For our final project in this class we need to come up with two things: an architectural statement of belief and a fully rendered, multi – medium drawing of some type of architectural building. Thank goodness, I can do two point perspective! I think I will research some classical architecture from my old Jansen’s Art History text book and draw one of those type of buildings. Or perhaps, some early Byzantine or early Gothic buildings; I do not know yet. What I do know is that I need something beautiful and artistic, something that will stand out in my own style. I can get more than a B in this course, which has been par for the course for Interior Design, so the rendering must be excellent.
What is of more interest to me currently is my architectural statement. What is the purpose of the architecture and why is it so important? Does architecture serve it’s program, its functionality? Is it aesthetic enough, how’s its structure, is it safe? Who is architecture for, for the architect, for the builder, for the people who live and use it? What style of architecture is right – should it be ornate or should it be simple or organic? All these things are important when I consider my statement.
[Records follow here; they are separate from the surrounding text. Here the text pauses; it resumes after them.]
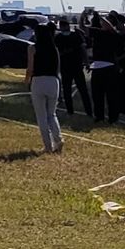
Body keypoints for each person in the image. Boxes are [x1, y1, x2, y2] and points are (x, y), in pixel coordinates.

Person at [27, 18, 63, 154]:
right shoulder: (54, 49)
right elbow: (58, 68)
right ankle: (58, 139)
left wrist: (26, 80)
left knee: (41, 116)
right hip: (53, 81)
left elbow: (30, 68)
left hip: (38, 81)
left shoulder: (32, 48)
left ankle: (48, 146)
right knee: (52, 114)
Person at [89, 11, 125, 124]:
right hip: (97, 67)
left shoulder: (114, 34)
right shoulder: (97, 32)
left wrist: (101, 17)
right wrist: (83, 16)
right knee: (97, 94)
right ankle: (99, 116)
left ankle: (113, 117)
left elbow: (110, 27)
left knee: (111, 95)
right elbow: (83, 28)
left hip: (110, 67)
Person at [56, 18, 90, 117]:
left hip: (71, 66)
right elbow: (83, 50)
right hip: (73, 66)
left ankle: (74, 111)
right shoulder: (75, 36)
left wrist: (86, 62)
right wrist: (86, 62)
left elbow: (82, 49)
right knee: (75, 90)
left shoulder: (64, 37)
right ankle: (83, 111)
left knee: (72, 89)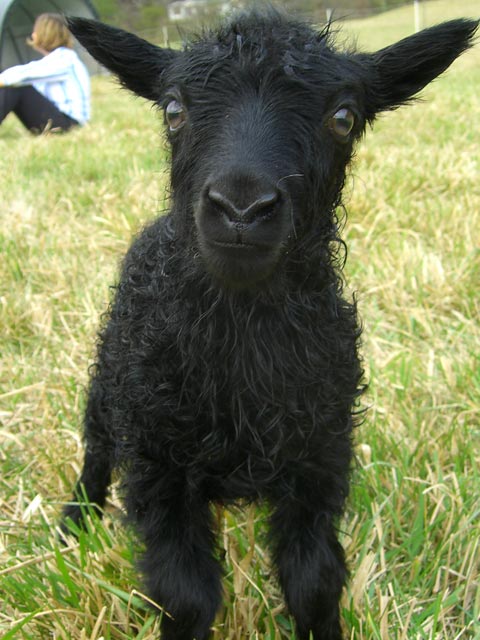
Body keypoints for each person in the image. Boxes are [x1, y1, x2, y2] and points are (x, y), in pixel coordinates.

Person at [0, 13, 90, 134]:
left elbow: (24, 74)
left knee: (14, 85)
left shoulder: (65, 59)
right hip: (57, 120)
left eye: (35, 31)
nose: (33, 35)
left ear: (45, 34)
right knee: (12, 81)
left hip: (69, 125)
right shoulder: (55, 60)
So I start with simple statements: Architecture is the creation of buildings for people to shelter ( live), store, work, shop, entertain, eat, play, and appreciate culture in. Buildings of architecture can be ornate, plane and functionally built, or organic. I believe that architectural buildings should have a program and functionality for people ( and their animals)that is fulfilled in its design but that that design should have some sort of aesthetic quality to it for the architect and/or the people going to be using the building inside and out. There is no use in designing something simply for functionality ( although it is extremely important) as when nature was designed it was not created simply to be functional but to be aesthetically pleasing as part of it’s purpose; so should architecture be. I also think that it is important to be environmentally responsible when we are building and deconstructing are buildings. That we should focus on reuse, recycling, and using strong but environmentally friendly materials to build our architecture and dispose of it.
There is the beginning of my statement. A first draft if you will. As for me I will continue to practice my drawing skills, to finish the unfinished drawings for my portfolio, and to work on my final project. Maybe you can think of what architecture is to you, what design is to you, and how you can be an artist of your own in this world we live in.